## Your instructions
Return exactly the lines of the records below, starting at the line that contains "项目中数据集的最大个数。项目中创建的" and ending at the line that contains "to fabricado en", with both of those lines kept.

[Collected data entries]

┄┄┄┄┄┄

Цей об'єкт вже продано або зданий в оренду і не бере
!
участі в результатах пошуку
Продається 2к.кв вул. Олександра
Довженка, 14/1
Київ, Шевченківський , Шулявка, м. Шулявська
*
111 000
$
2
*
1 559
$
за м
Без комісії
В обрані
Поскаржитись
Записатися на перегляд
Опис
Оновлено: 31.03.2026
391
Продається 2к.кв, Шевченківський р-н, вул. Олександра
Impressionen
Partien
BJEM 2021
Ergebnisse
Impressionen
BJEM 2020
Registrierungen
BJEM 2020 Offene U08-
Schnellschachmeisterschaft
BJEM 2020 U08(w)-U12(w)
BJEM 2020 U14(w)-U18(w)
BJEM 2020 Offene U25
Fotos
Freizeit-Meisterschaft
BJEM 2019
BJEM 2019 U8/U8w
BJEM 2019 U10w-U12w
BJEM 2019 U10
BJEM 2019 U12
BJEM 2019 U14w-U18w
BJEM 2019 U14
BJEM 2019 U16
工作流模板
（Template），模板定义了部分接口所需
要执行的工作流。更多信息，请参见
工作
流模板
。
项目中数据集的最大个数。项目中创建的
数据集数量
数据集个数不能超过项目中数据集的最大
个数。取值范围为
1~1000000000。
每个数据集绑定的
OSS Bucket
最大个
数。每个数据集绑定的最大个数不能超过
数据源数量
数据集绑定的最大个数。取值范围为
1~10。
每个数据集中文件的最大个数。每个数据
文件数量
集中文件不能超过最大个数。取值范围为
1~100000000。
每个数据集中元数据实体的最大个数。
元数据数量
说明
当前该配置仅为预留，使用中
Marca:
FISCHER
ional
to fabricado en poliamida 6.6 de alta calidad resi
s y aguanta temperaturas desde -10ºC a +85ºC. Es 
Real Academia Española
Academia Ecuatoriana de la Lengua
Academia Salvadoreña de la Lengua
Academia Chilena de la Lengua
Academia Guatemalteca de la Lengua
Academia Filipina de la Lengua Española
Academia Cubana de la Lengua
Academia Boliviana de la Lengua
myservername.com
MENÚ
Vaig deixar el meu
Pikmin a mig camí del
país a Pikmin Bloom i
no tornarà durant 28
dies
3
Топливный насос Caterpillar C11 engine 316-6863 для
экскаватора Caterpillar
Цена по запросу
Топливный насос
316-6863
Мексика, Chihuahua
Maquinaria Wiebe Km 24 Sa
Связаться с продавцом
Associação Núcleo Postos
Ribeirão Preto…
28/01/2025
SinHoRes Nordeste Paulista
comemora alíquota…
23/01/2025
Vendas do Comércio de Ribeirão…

┄┄┄┄┄┄

## Response area
项目中数据集的最大个数。项目中创建的
数据集数量
数据集个数不能超过项目中数据集的最大
个数。取值范围为
1~1000000000。
每个数据集绑定的
OSS Bucket
最大个
数。每个数据集绑定的最大个数不能超过
数据源数量
数据集绑定的最大个数。取值范围为
1~10。
每个数据集中文件的最大个数。每个数据
文件数量
集中文件不能超过最大个数。取值范围为
1~100000000。
每个数据集中元数据实体的最大个数。
元数据数量
说明
当前该配置仅为预留，使用中
Marca:
FISCHER
ional
to fabricado en poliamida 6.6 de alta calidad resi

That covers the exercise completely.